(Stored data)
-------

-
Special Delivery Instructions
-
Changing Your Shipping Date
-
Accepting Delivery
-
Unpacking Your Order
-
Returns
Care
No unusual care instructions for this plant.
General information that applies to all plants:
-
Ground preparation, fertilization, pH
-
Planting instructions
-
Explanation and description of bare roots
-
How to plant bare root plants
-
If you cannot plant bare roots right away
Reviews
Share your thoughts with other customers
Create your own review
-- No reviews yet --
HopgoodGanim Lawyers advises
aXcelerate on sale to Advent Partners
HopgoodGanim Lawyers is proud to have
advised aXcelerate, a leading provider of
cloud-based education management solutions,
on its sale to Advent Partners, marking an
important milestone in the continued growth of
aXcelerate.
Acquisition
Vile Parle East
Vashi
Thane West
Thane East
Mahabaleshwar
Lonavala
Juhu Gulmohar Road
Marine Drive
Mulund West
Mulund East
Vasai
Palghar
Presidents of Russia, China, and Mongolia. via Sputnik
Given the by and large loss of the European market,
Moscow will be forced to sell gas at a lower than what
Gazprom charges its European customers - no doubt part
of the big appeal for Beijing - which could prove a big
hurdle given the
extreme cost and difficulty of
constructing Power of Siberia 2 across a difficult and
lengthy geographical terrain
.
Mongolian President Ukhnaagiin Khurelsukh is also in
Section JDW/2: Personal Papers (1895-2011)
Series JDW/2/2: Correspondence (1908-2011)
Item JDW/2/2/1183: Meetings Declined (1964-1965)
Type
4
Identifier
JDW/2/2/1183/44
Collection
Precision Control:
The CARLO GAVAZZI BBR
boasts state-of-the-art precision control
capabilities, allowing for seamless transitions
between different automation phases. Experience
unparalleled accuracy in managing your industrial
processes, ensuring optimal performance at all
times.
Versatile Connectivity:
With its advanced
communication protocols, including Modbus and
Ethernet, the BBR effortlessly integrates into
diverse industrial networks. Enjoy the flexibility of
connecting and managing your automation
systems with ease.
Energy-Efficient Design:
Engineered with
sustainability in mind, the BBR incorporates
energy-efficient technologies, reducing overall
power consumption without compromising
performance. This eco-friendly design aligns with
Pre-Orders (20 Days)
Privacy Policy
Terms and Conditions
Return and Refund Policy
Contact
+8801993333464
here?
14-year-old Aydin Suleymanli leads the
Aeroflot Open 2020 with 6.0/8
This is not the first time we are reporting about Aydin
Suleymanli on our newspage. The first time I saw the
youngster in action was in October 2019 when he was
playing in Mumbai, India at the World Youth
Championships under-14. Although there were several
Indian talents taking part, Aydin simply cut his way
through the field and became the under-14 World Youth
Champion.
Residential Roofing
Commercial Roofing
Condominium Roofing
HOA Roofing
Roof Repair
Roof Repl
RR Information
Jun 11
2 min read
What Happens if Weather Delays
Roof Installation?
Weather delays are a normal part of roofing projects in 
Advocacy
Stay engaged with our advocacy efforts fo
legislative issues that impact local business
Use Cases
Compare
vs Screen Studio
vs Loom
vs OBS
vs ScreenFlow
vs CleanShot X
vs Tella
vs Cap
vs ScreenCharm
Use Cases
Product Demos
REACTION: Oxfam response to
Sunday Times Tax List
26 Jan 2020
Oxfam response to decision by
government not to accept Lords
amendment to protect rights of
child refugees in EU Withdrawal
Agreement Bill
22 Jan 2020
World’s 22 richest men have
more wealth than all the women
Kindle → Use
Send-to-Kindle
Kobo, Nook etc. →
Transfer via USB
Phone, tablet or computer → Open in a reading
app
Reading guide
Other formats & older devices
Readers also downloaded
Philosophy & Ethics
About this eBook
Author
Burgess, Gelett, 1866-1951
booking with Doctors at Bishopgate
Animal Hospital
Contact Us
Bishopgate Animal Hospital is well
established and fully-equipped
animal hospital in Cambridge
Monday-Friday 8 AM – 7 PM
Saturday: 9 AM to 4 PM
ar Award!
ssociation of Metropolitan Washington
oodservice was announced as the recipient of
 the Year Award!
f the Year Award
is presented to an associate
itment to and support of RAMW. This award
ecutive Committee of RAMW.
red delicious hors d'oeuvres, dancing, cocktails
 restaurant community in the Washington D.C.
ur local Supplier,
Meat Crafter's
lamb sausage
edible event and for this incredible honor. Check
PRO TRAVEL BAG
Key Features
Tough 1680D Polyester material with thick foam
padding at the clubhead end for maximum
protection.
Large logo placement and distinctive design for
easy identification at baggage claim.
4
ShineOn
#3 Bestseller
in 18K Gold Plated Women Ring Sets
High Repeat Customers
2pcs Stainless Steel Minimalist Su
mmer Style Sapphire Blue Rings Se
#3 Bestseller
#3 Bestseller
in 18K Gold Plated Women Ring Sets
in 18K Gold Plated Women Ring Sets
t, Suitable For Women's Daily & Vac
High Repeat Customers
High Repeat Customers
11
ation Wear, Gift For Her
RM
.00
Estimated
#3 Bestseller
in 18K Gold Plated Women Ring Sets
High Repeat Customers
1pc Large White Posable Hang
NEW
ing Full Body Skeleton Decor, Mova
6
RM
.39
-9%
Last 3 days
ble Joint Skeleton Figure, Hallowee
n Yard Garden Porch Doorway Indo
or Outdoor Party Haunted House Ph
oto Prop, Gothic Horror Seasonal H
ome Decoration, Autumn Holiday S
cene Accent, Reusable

-------

Task:
Reproduce the listing above word for word, keeping every line in its original order.

Output below:
-
Special Delivery Instructions
-
Changing Your Shipping Date
-
Accepting Delivery
-
Unpacking Your Order
-
Returns
Care
No unusual care instructions for this plant.
General information that applies to all plants:
-
Ground preparation, fertilization, pH
-
Planting instructions
-
Explanation and description of bare roots
-
How to plant bare root plants
-
If you cannot plant bare roots right away
Reviews
Share your thoughts with other customers
Create your own review
-- No reviews yet --
HopgoodGanim Lawyers advises
aXcelerate on sale to Advent Partners
HopgoodGanim Lawyers is proud to have
advised aXcelerate, a leading provider of
cloud-based education management solutions,
on its sale to Advent Partners, marking an
important milestone in the continued growth of
aXcelerate.
Acquisition
Vile Parle East
Vashi
Thane West
Thane East
Mahabaleshwar
Lonavala
Juhu Gulmohar Road
Marine Drive
Mulund West
Mulund East
Vasai
Palghar
Presidents of Russia, China, and Mongolia. via Sputnik
Given the by and large loss of the European market,
Moscow will be forced to sell gas at a lower than what
Gazprom charges its European customers - no doubt part
of the big appeal for Beijing - which could prove a big
hurdle given the
extreme cost and difficulty of
constructing Power of Siberia 2 across a difficult and
lengthy geographical terrain
.
Mongolian President Ukhnaagiin Khurelsukh is also in
Section JDW/2: Personal Papers (1895-2011)
Series JDW/2/2: Correspondence (1908-2011)
Item JDW/2/2/1183: Meetings Declined (1964-1965)
Type
4
Identifier
JDW/2/2/1183/44
Collection
Precision Control:
The CARLO GAVAZZI BBR
boasts state-of-the-art precision control
capabilities, allowing for seamless transitions
between different automation phases. Experience
unparalleled accuracy in managing your industrial
processes, ensuring optimal performance at all
times.
Versatile Connectivity:
With its advanced
communication protocols, including Modbus and
Ethernet, the BBR effortlessly integrates into
diverse industrial networks. Enjoy the flexibility of
connecting and managing your automation
systems with ease.
Energy-Efficient Design:
Engineered with
sustainability in mind, the BBR incorporates
energy-efficient technologies, reducing overall
power consumption without compromising
performance. This eco-friendly design aligns with
Pre-Orders (20 Days)
Privacy Policy
Terms and Conditions
Return and Refund Policy
Contact
+8801993333464
here?
14-year-old Aydin Suleymanli leads the
Aeroflot Open 2020 with 6.0/8
This is not the first time we are reporting about Aydin
Suleymanli on our newspage. The first time I saw the
youngster in action was in October 2019 when he was
playing in Mumbai, India at the World Youth
Championships under-14. Although there were several
Indian talents taking part, Aydin simply cut his way
through the field and became the under-14 World Youth
Champion.
Residential Roofing
Commercial Roofing
Condominium Roofing
HOA Roofing
Roof Repair
Roof Repl
RR Information
Jun 11
2 min read
What Happens if Weather Delays
Roof Installation?
Weather delays are a normal part of roofing projects in 
Advocacy
Stay engaged with our advocacy efforts fo
legislative issues that impact local business
Use Cases
Compare
vs Screen Studio
vs Loom
vs OBS
vs ScreenFlow
vs CleanShot X
vs Tella
vs Cap
vs ScreenCharm
Use Cases
Product Demos
REACTION: Oxfam response to
Sunday Times Tax List
26 Jan 2020
Oxfam response to decision by
government not to accept Lords
amendment to protect rights of
child refugees in EU Withdrawal
Agreement Bill
22 Jan 2020
World’s 22 richest men have
more wealth than all the women
Kindle → Use
Send-to-Kindle
Kobo, Nook etc. →
Transfer via USB
Phone, tablet or computer → Open in a reading
app
Reading guide
Other formats & older devices
Readers also downloaded
Philosophy & Ethics
About this eBook
Author
Burgess, Gelett, 1866-1951
booking with Doctors at Bishopgate
Animal Hospital
Contact Us
Bishopgate Animal Hospital is well
established and fully-equipped
animal hospital in Cambridge
Monday-Friday 8 AM – 7 PM
Saturday: 9 AM to 4 PM
ar Award!
ssociation of Metropolitan Washington
oodservice was announced as the recipient of
 the Year Award!
f the Year Award
is presented to an associate
itment to and support of RAMW. This award
ecutive Committee of RAMW.
red delicious hors d'oeuvres, dancing, cocktails
 restaurant community in the Washington D.C.
ur local Supplier,
Meat Crafter's
lamb sausage
edible event and for this incredible honor. Check
PRO TRAVEL BAG
Key Features
Tough 1680D Polyester material with thick foam
padding at the clubhead end for maximum
protection.
Large logo placement and distinctive design for
easy identification at baggage claim.
4
ShineOn
#3 Bestseller
in 18K Gold Plated Women Ring Sets
High Repeat Customers
2pcs Stainless Steel Minimalist Su
mmer Style Sapphire Blue Rings Se
#3 Bestseller
#3 Bestseller
in 18K Gold Plated Women Ring Sets
in 18K Gold Plated Women Ring Sets
t, Suitable For Women's Daily & Vac
High Repeat Customers
High Repeat Customers
11
ation Wear, Gift For Her
RM
.00
Estimated
#3 Bestseller
in 18K Gold Plated Women Ring Sets
High Repeat Customers
1pc Large White Posable Hang
NEW
ing Full Body Skeleton Decor, Mova
6
RM
.39
-9%
Last 3 days
ble Joint Skeleton Figure, Hallowee
n Yard Garden Porch Doorway Indo
or Outdoor Party Haunted House Ph
oto Prop, Gothic Horror Seasonal H
ome Decoration, Autumn Holiday S
cene Accent, Reusable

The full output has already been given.